Department of Population Sciences, City of Hope Comprehensive Cancer Center, Duarte, California, USA.
Department of Medical Engineering, California Institute of Technology, Pasadena, California, USA.
WIREs Mech Dis. 2021 Mar;13(2):e1506. doi: 10.1002/wsbm.1506. Epub 2020 Oct 1.
Over 90% of breast cancer is cured; yet there remain highly aggressive breast cancers that develop rapidly and are extremely difficult to treat, much less prevent. Breast cancers that rapidly develop between breast image screening are called "interval cancers." The efforts of our team focus on identifying multiscale integrated strategies to identify biologically aggressive precancerous breast lesions. Our goal is to identify spatiotemporal changes that occur prior to development of interval breast cancers. To accomplish this requires integration of new technology. Our team has the ability to perform single cell in situ transcriptional profiling, noncontrast biological imaging, mathematical analysis, and nanoscale evaluation of receptor organization and signaling. These technological innovations allow us to start to identify multidimensional spatial and temporal relationships that drive the transition from biologically aggressive precancer to biologically aggressive interval breast cancer. This article is categorized under: Cancer > Computational Models Cancer > Molecular and Cellular Physiology Cancer > Genetics/Genomics/Epigenetics.
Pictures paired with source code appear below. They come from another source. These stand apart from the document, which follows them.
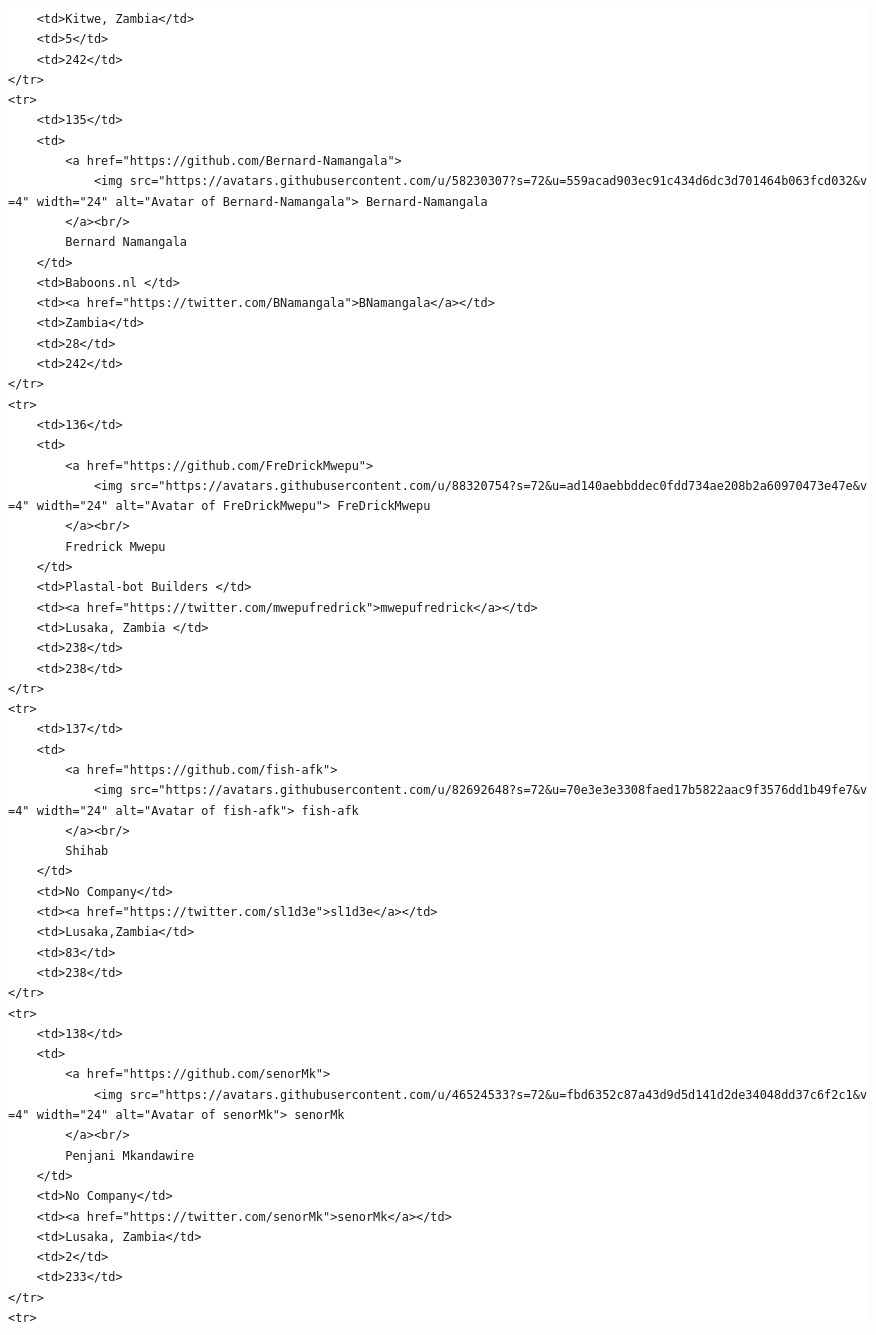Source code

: 		<td>Kitwe, Zambia</td>
		<td>5</td>
		<td>242</td>
	</tr>
	<tr>
		<td>135</td>
		<td>
			<a href="https://github.com/Bernard-Namangala">
				<img src="https://avatars.githubusercontent.com/u/58230307?s=72&u=559acad903ec91c434d6dc3d701464b063fcd032&v=4" width="24" alt="Avatar of Bernard-Namangala"> Bernard-Namangala
			</a><br/>
			Bernard Namangala
		</td>
		<td>Baboons.nl </td>
		<td><a href="https://twitter.com/BNamangala">BNamangala</a></td>
		<td>Zambia</td>
		<td>28</td>
		<td>242</td>
	</tr>
	<tr>
		<td>136</td>
		<td>
			<a href="https://github.com/FreDrickMwepu">
				<img src="https://avatars.githubusercontent.com/u/88320754?s=72&u=ad140aebbddec0fdd734ae208b2a60970473e47e&v=4" width="24" alt="Avatar of FreDrickMwepu"> FreDrickMwepu
			</a><br/>
			Fredrick Mwepu
		</td>
		<td>Plastal-bot Builders </td>
		<td><a href="https://twitter.com/mwepufredrick">mwepufredrick</a></td>
		<td>Lusaka, Zambia </td>
		<td>238</td>
		<td>238</td>
	</tr>
	<tr>
		<td>137</td>
		<td>
			<a href="https://github.com/fish-afk">
				<img src="https://avatars.githubusercontent.com/u/82692648?s=72&u=70e3e3e3308faed17b5822aac9f3576dd1b49fe7&v=4" width="24" alt="Avatar of fish-afk"> fish-afk
			</a><br/>
			Shihab
		</td>
		<td>No Company</td>
		<td><a href="https://twitter.com/sl1d3e">sl1d3e</a></td>
		<td>Lusaka,Zambia</td>
		<td>83</td>
		<td>238</td>
	</tr>
	<tr>
		<td>138</td>
		<td>
			<a href="https://github.com/senorMk">
				<img src="https://avatars.githubusercontent.com/u/46524533?s=72&u=fbd6352c87a43d9d5d141d2de34048dd37c6f2c1&v=4" width="24" alt="Avatar of senorMk"> senorMk
			</a><br/>
			Penjani Mkandawire
		</td>
		<td>No Company</td>
		<td><a href="https://twitter.com/senorMk">senorMk</a></td>
		<td>Lusaka, Zambia</td>
		<td>2</td>
		<td>233</td>
	</tr>
	<tr>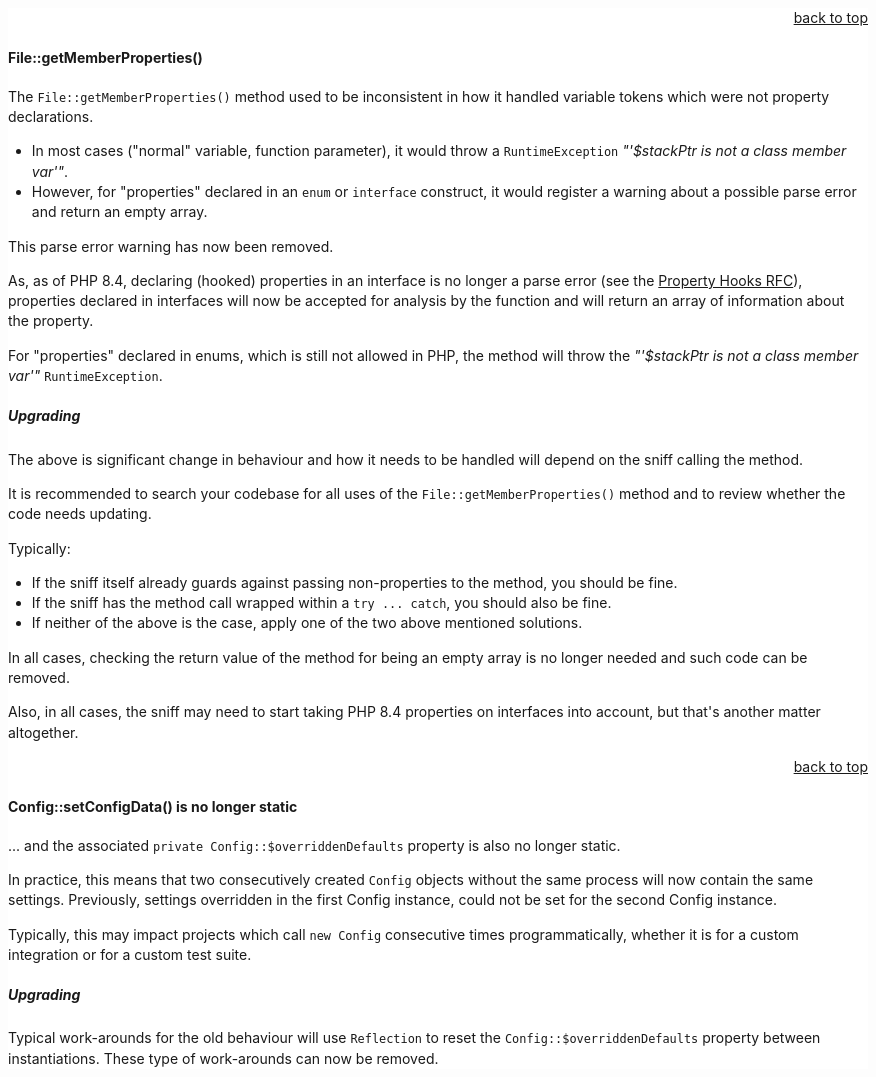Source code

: <p align="right"><a href="#table-of-contents">back to top</a></p>


#### File::getMemberProperties()

The `File::getMemberProperties()` method used to be inconsistent in how it handled variable tokens which were not property declarations.
* In most cases ("normal" variable, function parameter), it would throw a `RuntimeException` _"'$stackPtr is not a class member var'"_.
* However, for "properties" declared in an `enum` or `interface` construct, it would register a warning about a possible parse error and return an empty array.

This parse error warning has now been removed.

As, as of PHP 8.4, declaring (hooked) properties in an interface is no longer a parse error (see the [Property Hooks RFC](https://wiki.php.net/rfc/property-hooks)), properties declared in interfaces will now be accepted for analysis by the function and will return an array of information about the property.

For "properties" declared in enums, which is still not allowed in PHP, the method will throw the _"'$stackPtr is not a class member var'"_ `RuntimeException`.

##### Upgrading

The above is significant change in behaviour and how it needs to be handled will depend on the sniff calling the method.

It is recommended to search your codebase for all uses of the `File::getMemberProperties()` method and to review whether the code needs updating.

Typically:
* If the sniff itself already guards against passing non-properties to the method, you should be fine.
* If the sniff has the method call wrapped within a `try ... catch`, you should also be fine.
* If neither of the above is the case, apply one of the two above mentioned solutions.

In all cases, checking the return value of the method for being an empty array is no longer needed and such code can be removed.

Also, in all cases, the sniff may need to start taking PHP 8.4 properties on interfaces into account, but that's another matter altogether.

<p align="right"><a href="#table-of-contents">back to top</a></p>


#### Config::setConfigData() is no longer static

... and the associated `private Config::$overriddenDefaults` property is also no longer static.

In practice, this means that two consecutively created `Config` objects without the same process will now contain the same settings. Previously, settings overridden in the first Config instance, could not be set for the second Config instance.

Typically, this may impact projects which call `new Config` consecutive times programmatically, whether it is for a custom integration or for a custom test suite.

##### Upgrading

Typical work-arounds for the old behaviour will use `Reflection` to reset the `Config::$overriddenDefaults` property between instantiations.
These type of work-arounds can now be removed.
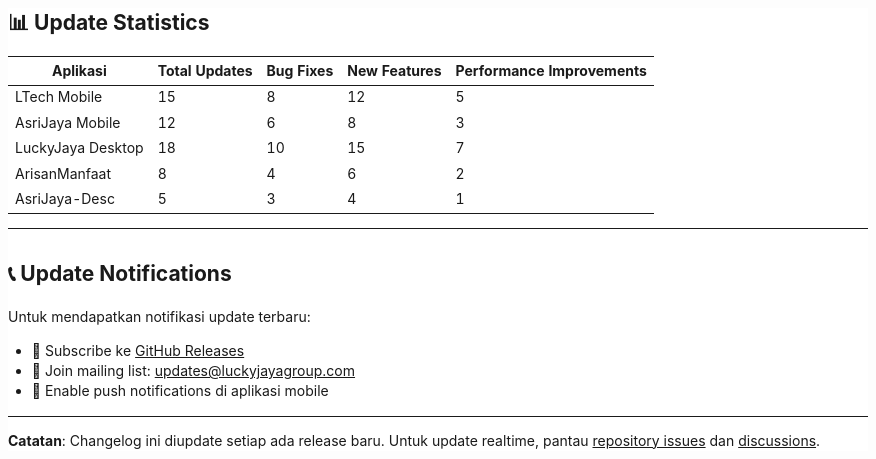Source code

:
## 📊 Update Statistics

| Aplikasi | Total Updates | Bug Fixes | New Features | Performance Improvements |
|----------|---------------|-----------|--------------|-------------------------|
| LTech Mobile | 15 | 8 | 12 | 5 |
| AsriJaya Mobile | 12 | 6 | 8 | 3 |
| LuckyJaya Desktop | 18 | 10 | 15 | 7 |
| ArisanManfaat | 8 | 4 | 6 | 2 |
| AsriJaya-Desc | 5 | 3 | 4 | 1 |

---

## 📞 Update Notifications

Untuk mendapatkan notifikasi update terbaru:
- 🔔 Subscribe ke [GitHub Releases](https://github.com/zahrasiska/luckyjayagroup-community/releases)
- 📧 Join mailing list: updates@luckyjayagroup.com
- 📱 Enable push notifications di aplikasi mobile

---

**Catatan**: Changelog ini diupdate setiap ada release baru. Untuk update realtime, pantau [repository issues](https://github.com/zahrasiska/luckyjayagroup-community/issues) dan [discussions](https://github.com/zahrasiska/luckyjayagroup-community/discussions).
超过 90%的乳腺癌是可以治愈的;但仍存在高度侵袭性的乳腺癌,这些癌症发展迅速,极难治疗,更不用说预防了。在乳房影像筛查中迅速发展的乳腺癌被称为“间期癌”。我们团队的工作重点是确定多尺度综合策略,以识别具有侵袭性的癌前乳腺病变。我们的目标是识别在间期乳腺癌发生之前发生的时空变化。要做到这一点,需要整合新技术。我们的团队有能力进行单细胞原位转录谱分析、无对比生物成像、数学分析以及受体组织和信号的纳米级评估。这些技术创新使我们能够开始识别驱动从具有侵袭性的癌前病变到具有侵袭性的间期乳腺癌的生物学转变的多维时空关系。本文属于以下类别:癌症 > 计算模型癌症 > 分子和细胞生理学癌症 > 遗传学/基因组学/表观遗传学。